Für immer d.i.s.c.o. von Thomas Hermanns :: Irre, lachhaft, peinlich … und grandios

Dieses Buch glitzert so sehr, dass man beim Lesen das Gefühl hat, selbst zu glitzern, schon durch den Abrieb vom Umschlag und den vielen silbrigen Seiten, in denen Texte und Bilder schwimmen wie in Quecksilber. Diese Aufmachung ist derart daneben, dass sie ausnahmsweise schon wieder gut ist. Nicht cool, weil Disco nie cool war, sondern ein irrer, peinlicher, lachhafter und grandioser Affenzirkus, den ein ernsthafter, womöglich intellektueller Mensch nie so peinlich, lachhaft und grandios erklären könnte wie der „Quatsch Comedy Club“-Erfinder. Der auch das ideale Opfer des glitzernden Wahns war. Um das zu wissen, braucht man sich nur das unglaubliche Foto von seinem Tanzkurs-Abschlussball auf Seite 16 anschauen – wer sich da nicht vor Kichern aus dem Fenster stürzen möchte, den bringt auch eine Kitzelfolter mit hundert Gänsefedern nur zum Gähnen. Thomas Hermanns erzählt die Geschichte der Discomusik aus Sicht eines Schwulen, der noch nicht weiß, dass er schwul ist, eines Mannes, dem hartes Mannestum so fremd ist wie Arnold Schwarzenegger der rosa Tüllrock.
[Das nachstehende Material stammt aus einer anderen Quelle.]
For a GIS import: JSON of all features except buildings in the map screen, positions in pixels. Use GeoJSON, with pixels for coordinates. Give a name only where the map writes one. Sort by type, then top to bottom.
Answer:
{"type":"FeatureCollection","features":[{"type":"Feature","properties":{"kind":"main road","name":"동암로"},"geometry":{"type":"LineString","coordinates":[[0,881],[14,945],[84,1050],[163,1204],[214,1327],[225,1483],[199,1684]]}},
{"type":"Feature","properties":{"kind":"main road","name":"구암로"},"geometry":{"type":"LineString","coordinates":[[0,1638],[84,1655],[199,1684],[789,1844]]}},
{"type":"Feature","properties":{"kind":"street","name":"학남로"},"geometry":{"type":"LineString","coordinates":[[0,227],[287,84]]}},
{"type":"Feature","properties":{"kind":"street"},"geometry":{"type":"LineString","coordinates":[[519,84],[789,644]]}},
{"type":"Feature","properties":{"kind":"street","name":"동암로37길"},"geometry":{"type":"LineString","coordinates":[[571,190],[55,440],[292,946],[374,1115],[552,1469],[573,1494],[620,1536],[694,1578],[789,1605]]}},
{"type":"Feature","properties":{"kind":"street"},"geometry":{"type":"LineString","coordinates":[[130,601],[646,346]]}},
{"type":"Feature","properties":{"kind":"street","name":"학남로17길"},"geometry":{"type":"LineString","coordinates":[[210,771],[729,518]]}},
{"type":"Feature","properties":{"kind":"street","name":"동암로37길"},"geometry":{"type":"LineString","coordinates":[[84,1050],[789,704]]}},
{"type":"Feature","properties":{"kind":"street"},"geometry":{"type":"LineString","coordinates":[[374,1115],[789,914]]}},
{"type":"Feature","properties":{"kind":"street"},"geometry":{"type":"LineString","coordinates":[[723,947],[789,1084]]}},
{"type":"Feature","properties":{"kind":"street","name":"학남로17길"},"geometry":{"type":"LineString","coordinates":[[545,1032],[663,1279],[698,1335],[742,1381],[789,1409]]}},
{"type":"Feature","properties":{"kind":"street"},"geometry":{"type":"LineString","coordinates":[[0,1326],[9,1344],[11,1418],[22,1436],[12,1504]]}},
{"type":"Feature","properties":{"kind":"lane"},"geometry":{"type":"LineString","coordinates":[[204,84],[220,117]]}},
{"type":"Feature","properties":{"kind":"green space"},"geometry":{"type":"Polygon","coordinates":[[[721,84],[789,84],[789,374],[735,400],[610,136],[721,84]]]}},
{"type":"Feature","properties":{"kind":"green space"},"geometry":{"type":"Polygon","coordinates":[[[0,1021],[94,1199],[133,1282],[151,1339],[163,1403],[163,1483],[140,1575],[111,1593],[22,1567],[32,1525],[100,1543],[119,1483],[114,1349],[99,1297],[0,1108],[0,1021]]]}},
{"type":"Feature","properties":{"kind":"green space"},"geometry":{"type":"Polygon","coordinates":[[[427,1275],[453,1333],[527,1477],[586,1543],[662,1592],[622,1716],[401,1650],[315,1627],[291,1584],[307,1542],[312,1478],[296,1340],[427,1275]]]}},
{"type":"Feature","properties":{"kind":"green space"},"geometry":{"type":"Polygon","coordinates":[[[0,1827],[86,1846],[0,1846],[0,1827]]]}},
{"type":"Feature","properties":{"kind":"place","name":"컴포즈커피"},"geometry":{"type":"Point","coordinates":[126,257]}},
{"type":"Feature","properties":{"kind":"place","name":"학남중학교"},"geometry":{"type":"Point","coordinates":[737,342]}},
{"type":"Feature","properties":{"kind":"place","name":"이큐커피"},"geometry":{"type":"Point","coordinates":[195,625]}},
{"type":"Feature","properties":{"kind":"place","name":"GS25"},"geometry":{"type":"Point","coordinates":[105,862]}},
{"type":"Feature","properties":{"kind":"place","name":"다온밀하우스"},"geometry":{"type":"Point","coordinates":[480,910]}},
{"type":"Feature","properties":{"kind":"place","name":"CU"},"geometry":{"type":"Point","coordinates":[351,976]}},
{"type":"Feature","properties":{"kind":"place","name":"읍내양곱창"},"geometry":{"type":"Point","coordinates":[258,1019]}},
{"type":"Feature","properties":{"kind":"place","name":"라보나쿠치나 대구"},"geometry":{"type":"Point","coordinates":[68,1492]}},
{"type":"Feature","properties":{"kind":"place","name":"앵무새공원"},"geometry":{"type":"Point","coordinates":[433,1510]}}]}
Erstaunlich ist, welch ungeheure Menge an Fakten und Hintergrundwissen er in seiner nur stellenweise krampflustigen, toll bebilderten Erzählung unterbringt, vor allem in den teils haarsträubend witzigen Interviews (wo etwa Silver-Convention-Erfinder Michael Kunze erzählt, wie ihm Aretha Franklin einen Grammy überreicht und ihn „motherfucker“ nennt, weil niemand ahnte, dass er weiß ist). Da erfährt man z. B. nebenbei auch, wo die Spiegelkugel herkommt, dass das Wort „Disco“ indirekt auf die Nazis zurückgeht… und hat am Ende das merkwürdige Gefühl, dass Disco irgendwie doch cool sein kann. Auf peinliche, lachhafte und grandiose Weise eben.